Write some code that lets the user type in a web address (like a Wikipedia article) and generate a summary for the whole page.
* you will have to experiment with different ideas of how to get summaries for longer texts
    - come up with your own ideas
    - research how others handle it and try those
    - you might find that combining more than one kind of model can be helpful

Record your results and discuss it at the demo!

## Question Answering

[roberta-based model](https://huggingface.co/deepset/roberta-base-squad2) trained on the [SQuAD2.0](https://huggingface.co/datasets/squad_v2) question answering data set

Requires two inputs
* a question
* context - where to find the answer

Returns
* an answer
* a location where you can find the answer in the context

In [None]:
from transformers import pipeline

model_name = "deepset/roberta-base-squad2"

# a) Get predictions
nlp = pipeline('question-answering', model=model_name, tokenizer=model_name)
QA_input = {
    'question': 'Can colleges take race into account when making admissions decisions?',
    'context': times_delphic_story
}
res = nlp(QA_input)
print(res)

{'score': 0.1444220393896103, 'start': 1416, 'end': 1433, 'answer': 'we don’t know yet'}


In [None]:
print( times_delphic_story[1416:1433] )
print( times_delphic_story[1200:1500] )

we don’t know yet
Court “basically has embraced an idea that it calls colorblindness.”
“If you take their principle of colorblindness and extend it beyond universities, to other places, it could raise some problems,” Kende said. “But we don’t know yet.”
Financial aid programs that prioritize applicants of a particula


### Let's try another question

In [None]:
QA_input2 = {
    'question' : "Which kinds of schools are most affected by the Supreme Court's affirmative action ruling?",
    'context': times_delphic_story
}
res = nlp(QA_input2)
print(res)

{'score': 0.035478729754686356, 'start': 671, 'end': 686, 'answer': 'Harvard and UNC'}


In [None]:
print( times_delphic_story[671:686] )
print( times_delphic_story[500:800] )

Harvard and UNC
 institutions that limit the number of incoming students,” Mattison said. “So that doesn’t apply to Drake and most institutions across the country.”
She said schools like Harvard and UNC have enough applicants that they can pick and choose which applicants fill a certain number of spots.
Drake’s adm


The answer I was hoping for was `"highly selective institutions"`.

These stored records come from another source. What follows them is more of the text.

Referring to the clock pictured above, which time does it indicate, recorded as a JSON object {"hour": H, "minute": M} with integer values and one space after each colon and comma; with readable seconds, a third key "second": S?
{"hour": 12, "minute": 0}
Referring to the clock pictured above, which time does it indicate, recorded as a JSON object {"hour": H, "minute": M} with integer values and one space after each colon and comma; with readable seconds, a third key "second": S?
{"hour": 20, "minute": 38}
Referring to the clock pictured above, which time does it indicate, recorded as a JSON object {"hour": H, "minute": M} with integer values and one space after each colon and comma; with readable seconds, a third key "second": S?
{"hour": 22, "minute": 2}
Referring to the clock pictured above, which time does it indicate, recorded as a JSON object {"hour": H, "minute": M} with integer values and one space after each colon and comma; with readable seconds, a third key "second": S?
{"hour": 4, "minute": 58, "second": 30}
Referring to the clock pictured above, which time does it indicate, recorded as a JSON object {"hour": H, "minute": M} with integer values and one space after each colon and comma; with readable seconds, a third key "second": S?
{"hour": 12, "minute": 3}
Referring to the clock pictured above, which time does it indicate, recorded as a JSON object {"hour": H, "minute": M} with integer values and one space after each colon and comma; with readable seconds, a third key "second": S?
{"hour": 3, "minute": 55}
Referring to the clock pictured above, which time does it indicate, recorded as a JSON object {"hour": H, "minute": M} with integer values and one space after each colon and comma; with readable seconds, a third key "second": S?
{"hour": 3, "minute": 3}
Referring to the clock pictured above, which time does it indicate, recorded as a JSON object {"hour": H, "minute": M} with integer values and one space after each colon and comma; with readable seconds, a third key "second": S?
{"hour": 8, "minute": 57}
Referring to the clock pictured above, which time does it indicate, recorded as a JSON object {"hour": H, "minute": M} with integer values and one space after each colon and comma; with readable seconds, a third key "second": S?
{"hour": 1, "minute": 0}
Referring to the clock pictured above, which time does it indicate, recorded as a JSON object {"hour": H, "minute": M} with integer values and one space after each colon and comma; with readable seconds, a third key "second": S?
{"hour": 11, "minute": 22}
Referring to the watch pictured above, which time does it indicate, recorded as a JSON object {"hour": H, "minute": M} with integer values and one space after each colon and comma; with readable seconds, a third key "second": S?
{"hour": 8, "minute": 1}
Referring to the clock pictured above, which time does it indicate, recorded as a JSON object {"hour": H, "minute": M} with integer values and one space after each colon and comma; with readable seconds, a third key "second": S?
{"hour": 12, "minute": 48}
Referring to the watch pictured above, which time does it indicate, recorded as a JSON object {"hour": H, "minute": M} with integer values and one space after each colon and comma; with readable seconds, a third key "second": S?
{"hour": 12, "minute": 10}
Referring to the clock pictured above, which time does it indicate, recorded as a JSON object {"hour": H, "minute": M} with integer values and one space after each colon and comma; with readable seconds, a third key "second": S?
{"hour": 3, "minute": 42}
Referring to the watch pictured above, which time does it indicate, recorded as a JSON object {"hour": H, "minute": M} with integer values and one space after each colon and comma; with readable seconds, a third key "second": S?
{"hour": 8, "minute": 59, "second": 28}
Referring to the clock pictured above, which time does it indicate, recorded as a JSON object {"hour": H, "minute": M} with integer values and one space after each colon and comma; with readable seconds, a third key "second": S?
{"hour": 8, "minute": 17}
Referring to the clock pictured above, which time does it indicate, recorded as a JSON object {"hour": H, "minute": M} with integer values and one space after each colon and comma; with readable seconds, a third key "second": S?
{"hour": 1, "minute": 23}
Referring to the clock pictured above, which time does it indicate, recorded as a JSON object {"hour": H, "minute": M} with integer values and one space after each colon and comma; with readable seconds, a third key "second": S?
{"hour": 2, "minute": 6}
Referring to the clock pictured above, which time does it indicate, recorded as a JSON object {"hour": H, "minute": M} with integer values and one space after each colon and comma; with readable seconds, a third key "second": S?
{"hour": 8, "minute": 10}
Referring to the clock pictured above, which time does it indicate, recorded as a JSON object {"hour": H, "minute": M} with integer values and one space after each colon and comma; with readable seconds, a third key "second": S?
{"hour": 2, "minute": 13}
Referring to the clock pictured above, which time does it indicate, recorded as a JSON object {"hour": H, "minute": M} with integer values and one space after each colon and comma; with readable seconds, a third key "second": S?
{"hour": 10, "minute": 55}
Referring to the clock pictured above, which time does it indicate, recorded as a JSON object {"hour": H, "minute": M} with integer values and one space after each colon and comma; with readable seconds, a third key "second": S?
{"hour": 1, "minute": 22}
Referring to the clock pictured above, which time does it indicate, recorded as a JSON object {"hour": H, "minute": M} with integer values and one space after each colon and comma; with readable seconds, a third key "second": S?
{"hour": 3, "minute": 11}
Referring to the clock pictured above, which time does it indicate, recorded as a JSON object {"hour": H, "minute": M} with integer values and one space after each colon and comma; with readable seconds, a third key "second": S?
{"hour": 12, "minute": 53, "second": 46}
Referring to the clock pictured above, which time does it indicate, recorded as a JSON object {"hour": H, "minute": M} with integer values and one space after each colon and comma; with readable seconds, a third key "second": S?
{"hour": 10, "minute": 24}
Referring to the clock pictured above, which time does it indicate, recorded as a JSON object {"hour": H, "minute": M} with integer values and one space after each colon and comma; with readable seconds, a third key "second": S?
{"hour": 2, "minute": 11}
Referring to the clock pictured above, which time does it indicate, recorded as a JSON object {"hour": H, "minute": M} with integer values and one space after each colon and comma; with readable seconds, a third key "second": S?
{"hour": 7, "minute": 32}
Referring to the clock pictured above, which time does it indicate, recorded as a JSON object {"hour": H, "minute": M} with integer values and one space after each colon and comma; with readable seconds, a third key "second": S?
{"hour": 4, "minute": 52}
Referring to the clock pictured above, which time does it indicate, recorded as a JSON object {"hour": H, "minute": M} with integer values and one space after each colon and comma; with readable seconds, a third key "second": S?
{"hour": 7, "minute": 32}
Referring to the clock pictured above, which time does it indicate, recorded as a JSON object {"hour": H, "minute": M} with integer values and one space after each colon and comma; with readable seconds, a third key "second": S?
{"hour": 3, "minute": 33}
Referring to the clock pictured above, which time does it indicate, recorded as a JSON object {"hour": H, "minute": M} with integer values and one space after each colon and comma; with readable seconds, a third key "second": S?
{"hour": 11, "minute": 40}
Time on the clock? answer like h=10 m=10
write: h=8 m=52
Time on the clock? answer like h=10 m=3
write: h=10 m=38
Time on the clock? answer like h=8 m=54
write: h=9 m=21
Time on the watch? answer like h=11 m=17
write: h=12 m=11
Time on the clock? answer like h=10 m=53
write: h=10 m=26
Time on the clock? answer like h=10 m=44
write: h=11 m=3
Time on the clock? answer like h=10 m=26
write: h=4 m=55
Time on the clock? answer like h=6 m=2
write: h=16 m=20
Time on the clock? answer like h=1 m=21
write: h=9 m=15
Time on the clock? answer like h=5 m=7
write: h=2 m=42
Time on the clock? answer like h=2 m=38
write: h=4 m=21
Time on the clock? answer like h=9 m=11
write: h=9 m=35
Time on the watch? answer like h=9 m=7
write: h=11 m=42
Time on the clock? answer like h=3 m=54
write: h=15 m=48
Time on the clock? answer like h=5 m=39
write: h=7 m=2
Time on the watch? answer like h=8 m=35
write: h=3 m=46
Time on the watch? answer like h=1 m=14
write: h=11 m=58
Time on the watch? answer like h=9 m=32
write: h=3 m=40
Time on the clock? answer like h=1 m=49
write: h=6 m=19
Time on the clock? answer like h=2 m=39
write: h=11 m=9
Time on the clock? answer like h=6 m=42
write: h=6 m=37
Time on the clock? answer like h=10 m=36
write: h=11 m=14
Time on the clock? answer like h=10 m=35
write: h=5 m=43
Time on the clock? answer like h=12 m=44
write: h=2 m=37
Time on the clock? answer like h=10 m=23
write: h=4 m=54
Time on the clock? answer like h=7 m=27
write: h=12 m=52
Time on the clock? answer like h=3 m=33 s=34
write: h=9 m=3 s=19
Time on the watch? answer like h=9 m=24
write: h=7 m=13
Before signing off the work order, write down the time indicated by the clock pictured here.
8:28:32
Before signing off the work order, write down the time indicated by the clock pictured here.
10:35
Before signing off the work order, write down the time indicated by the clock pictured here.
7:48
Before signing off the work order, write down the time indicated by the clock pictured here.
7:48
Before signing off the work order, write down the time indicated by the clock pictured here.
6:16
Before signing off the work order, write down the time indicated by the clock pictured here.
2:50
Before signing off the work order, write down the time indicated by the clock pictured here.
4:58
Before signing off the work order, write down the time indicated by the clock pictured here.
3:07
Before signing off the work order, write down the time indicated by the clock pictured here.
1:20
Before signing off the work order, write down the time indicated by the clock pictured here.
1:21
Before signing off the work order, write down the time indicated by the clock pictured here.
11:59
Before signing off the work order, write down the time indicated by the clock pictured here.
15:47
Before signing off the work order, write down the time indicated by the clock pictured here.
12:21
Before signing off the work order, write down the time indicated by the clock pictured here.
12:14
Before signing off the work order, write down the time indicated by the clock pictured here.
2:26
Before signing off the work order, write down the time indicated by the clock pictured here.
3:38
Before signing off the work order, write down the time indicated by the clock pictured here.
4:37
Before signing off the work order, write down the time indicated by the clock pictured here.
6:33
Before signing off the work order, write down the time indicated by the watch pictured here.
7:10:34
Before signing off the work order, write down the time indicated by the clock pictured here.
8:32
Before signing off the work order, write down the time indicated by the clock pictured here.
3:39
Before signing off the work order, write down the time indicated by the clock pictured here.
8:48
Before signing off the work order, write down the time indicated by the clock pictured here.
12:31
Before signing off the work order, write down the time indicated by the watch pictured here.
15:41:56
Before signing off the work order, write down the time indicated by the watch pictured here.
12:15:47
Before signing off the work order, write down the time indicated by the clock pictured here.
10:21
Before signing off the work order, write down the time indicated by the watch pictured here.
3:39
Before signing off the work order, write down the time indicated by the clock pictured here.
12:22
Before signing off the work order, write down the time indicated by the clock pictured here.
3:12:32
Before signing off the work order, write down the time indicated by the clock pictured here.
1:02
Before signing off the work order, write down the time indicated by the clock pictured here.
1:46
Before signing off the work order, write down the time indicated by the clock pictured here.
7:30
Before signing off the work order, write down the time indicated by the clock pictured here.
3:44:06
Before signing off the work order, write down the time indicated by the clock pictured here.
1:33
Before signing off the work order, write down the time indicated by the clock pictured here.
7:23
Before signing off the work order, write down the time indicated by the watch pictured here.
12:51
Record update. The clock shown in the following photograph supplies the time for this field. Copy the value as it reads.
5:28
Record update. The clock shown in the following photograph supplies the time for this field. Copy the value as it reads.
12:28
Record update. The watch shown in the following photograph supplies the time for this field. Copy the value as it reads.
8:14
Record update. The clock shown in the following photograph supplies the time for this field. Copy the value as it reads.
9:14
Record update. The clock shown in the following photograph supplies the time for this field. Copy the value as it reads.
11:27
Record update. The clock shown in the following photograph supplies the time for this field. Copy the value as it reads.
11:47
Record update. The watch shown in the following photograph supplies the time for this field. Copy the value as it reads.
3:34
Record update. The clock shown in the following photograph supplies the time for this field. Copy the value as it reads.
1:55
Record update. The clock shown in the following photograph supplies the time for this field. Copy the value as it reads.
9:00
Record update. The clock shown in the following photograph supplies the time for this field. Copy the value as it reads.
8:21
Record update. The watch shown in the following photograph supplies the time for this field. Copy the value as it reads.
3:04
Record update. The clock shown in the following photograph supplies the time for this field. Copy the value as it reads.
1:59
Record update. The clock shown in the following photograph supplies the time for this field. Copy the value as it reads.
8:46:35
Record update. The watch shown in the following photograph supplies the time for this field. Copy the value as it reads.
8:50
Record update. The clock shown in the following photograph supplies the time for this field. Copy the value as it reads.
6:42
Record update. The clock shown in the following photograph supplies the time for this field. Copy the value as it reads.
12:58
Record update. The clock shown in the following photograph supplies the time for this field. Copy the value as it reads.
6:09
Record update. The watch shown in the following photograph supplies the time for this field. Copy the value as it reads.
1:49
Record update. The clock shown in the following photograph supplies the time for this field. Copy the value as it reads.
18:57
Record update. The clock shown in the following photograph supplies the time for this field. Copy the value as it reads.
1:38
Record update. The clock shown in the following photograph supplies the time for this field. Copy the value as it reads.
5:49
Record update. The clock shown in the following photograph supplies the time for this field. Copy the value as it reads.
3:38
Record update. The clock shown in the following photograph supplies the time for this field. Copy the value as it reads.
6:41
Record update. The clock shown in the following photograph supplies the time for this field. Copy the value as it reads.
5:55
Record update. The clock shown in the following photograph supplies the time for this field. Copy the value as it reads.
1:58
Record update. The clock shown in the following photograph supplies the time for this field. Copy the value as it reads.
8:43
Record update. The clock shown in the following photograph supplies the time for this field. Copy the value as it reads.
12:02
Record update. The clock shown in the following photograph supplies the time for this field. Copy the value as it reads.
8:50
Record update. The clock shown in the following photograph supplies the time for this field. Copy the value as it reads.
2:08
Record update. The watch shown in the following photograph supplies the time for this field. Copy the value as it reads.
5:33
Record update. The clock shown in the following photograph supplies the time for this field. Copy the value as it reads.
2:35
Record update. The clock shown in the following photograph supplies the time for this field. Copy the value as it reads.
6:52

### How you ask the question seems to have an impact on the answer it finds

In [None]:
QA_input3 = {
    'question' : "Does Drake consider race when deciding to admit a student?",
    'context': times_delphic_story
}
res = nlp(QA_input3)
print(res)

{'score': 0.1436648666858673, 'start': 1416, 'end': 1433, 'answer': 'we don’t know yet'}


In [None]:
QA_input4 = {
    'question' : "At Drake, does race have an impact on the admissions decision?",
    'context': times_delphic_story
}
res = nlp(QA_input4)
print(res)

{'score': 0.10744316130876541, 'start': 995, 'end': 1048, 'answer': 'it does not have an impact on the admissions decision'}


### Discussion question:

What are some ways you can think of for evaluating question answering models?